Reproduce exactly the lines below, from the first one through the line containing "(573, 614) none -> [729,761,780,774] numpy", and omit any pictures.

(Revision tracking records)
*****
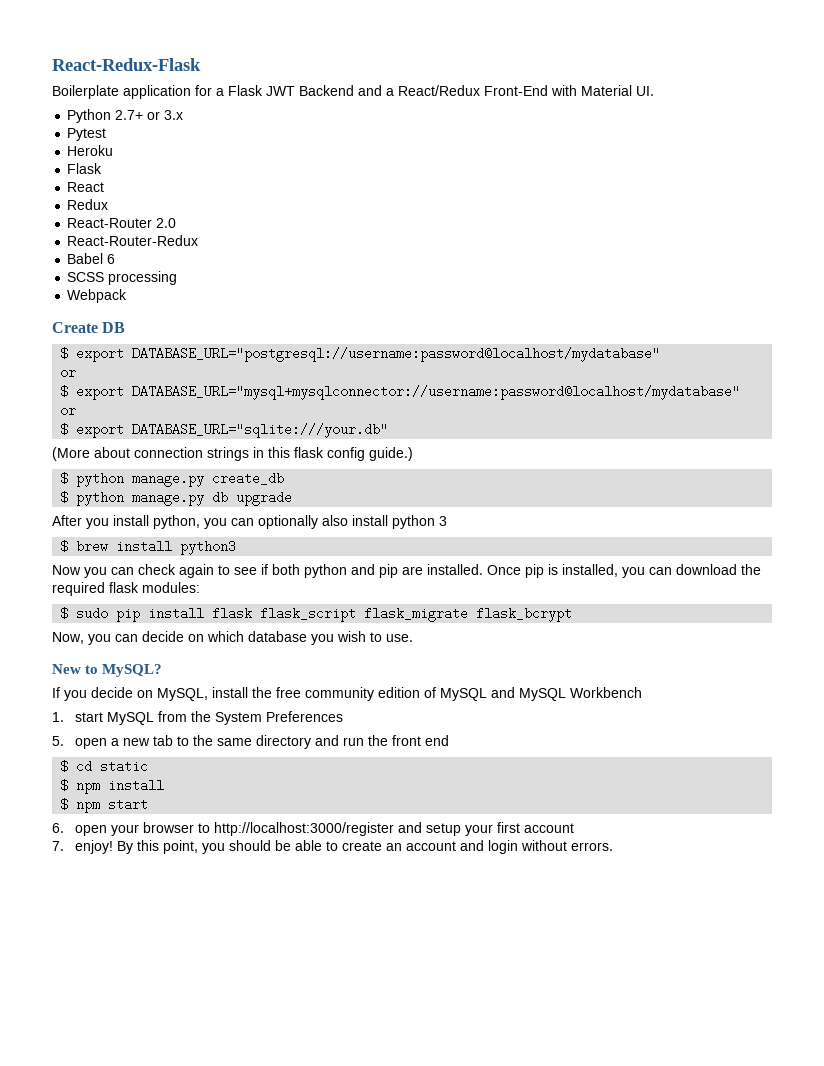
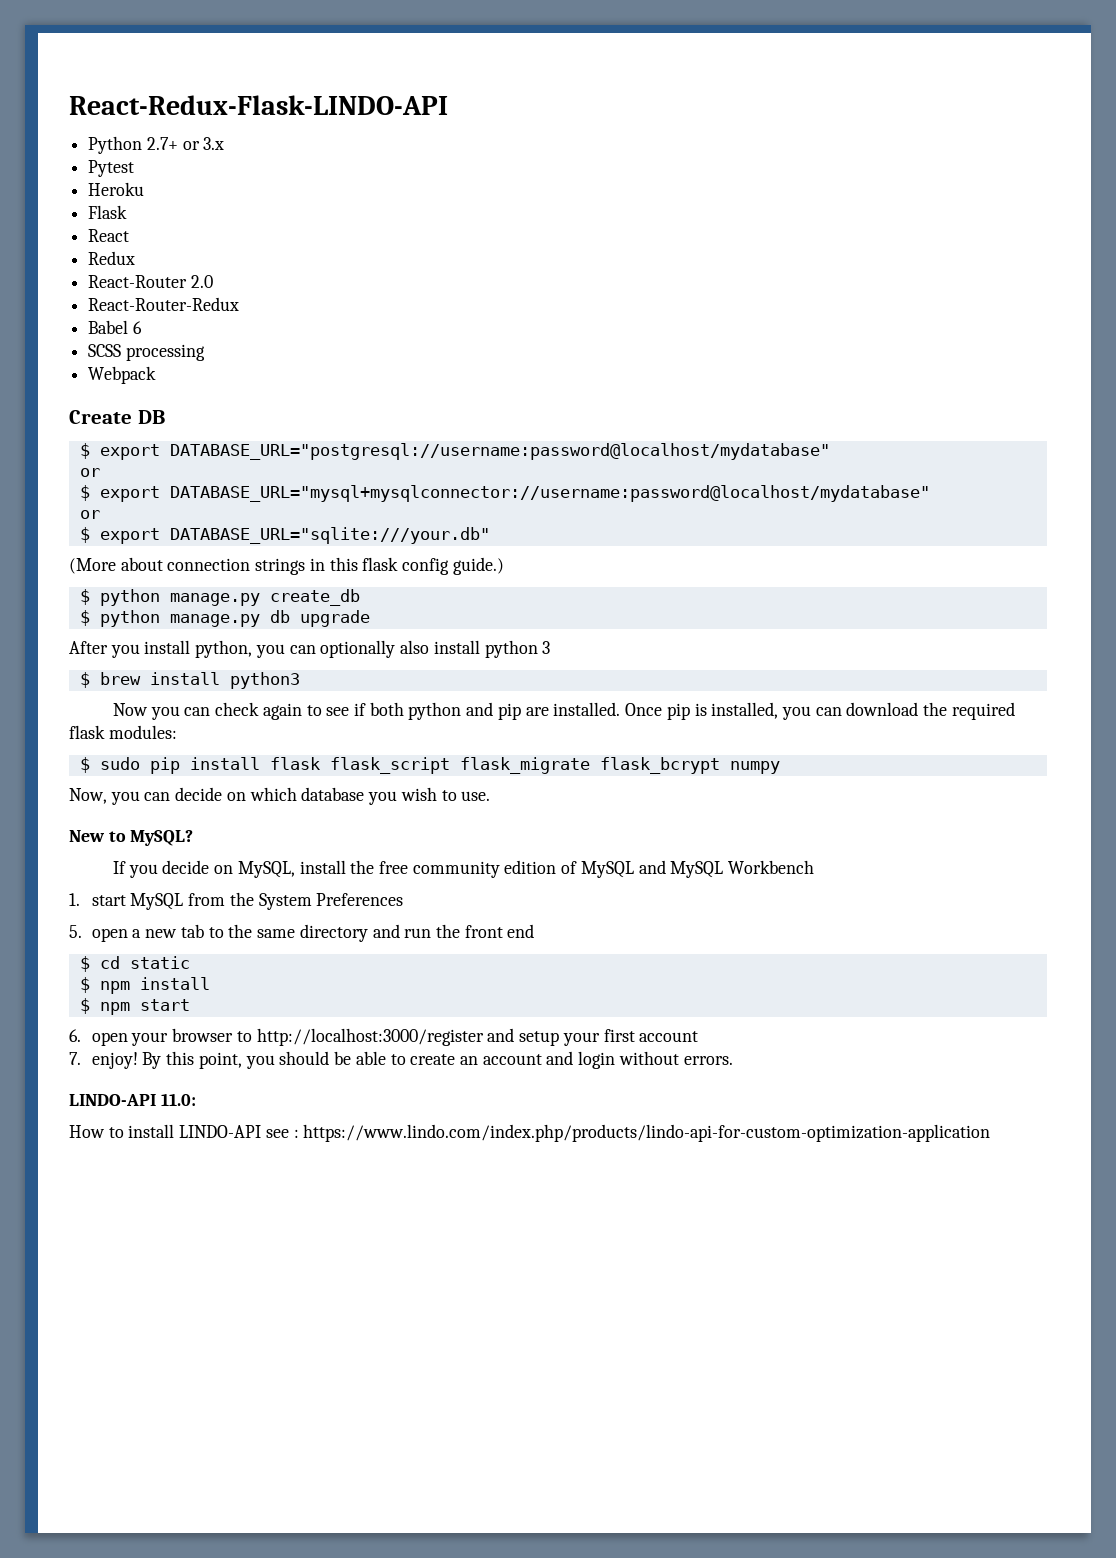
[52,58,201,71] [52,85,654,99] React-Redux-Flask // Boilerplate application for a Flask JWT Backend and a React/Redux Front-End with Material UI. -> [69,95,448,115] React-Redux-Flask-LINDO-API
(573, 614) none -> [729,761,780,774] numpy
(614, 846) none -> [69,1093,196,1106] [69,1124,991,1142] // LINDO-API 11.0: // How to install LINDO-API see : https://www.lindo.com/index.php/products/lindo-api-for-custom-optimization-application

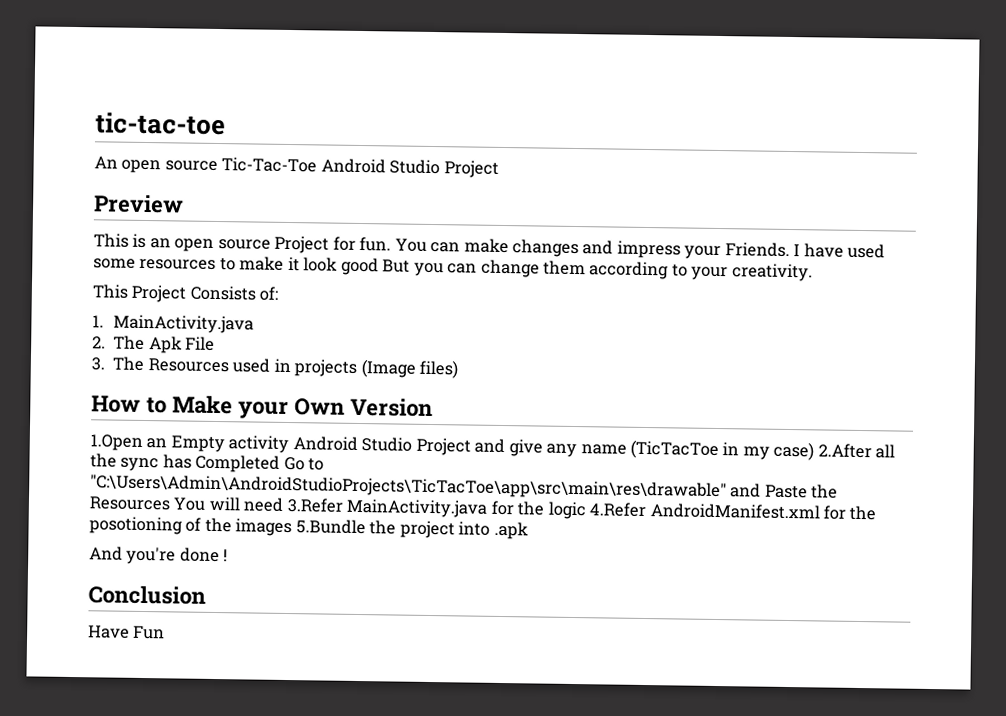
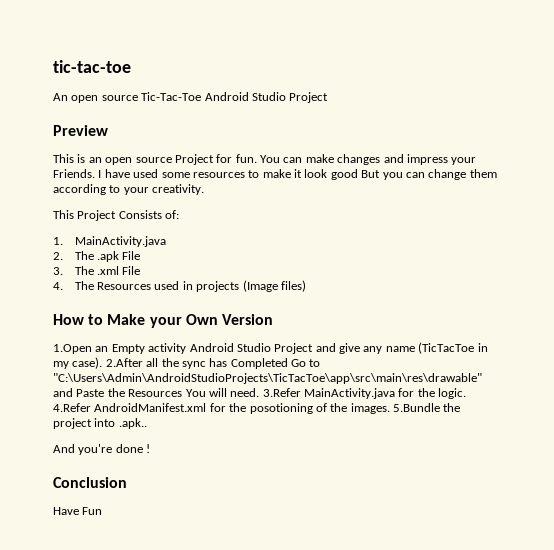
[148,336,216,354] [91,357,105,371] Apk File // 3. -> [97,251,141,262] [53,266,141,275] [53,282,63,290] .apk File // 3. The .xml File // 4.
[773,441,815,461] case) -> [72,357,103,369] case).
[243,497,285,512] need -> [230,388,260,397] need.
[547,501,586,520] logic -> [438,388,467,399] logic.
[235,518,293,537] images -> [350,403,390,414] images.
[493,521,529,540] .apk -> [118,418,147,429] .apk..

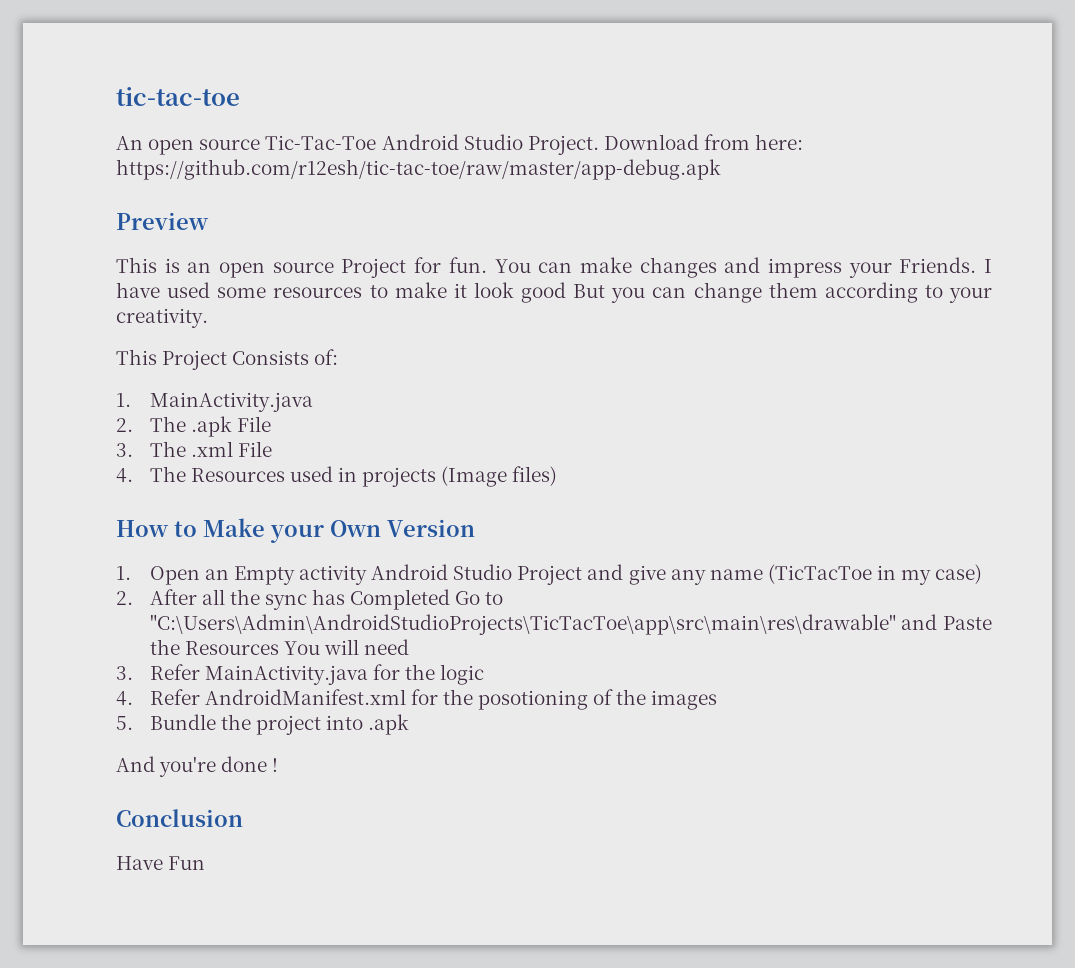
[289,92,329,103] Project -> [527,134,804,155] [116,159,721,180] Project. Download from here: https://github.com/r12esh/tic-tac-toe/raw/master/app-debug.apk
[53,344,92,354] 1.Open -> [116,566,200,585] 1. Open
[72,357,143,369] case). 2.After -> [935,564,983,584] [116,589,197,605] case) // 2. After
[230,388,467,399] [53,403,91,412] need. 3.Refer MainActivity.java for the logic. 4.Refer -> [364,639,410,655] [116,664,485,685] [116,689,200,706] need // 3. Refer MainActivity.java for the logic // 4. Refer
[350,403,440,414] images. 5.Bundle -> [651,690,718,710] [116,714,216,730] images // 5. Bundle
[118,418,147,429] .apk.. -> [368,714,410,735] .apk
*****
* **EXERCISE OUTPUT**:
[52,58,201,71] [52,85,654,99] React-Redux-Flask // Boilerplate application for a Flask JWT Backend and a React/Redux Front-End with Material UI. -> [69,95,448,115] React-Redux-Flask-LINDO-API
(573, 614) none -> [729,761,780,774] numpy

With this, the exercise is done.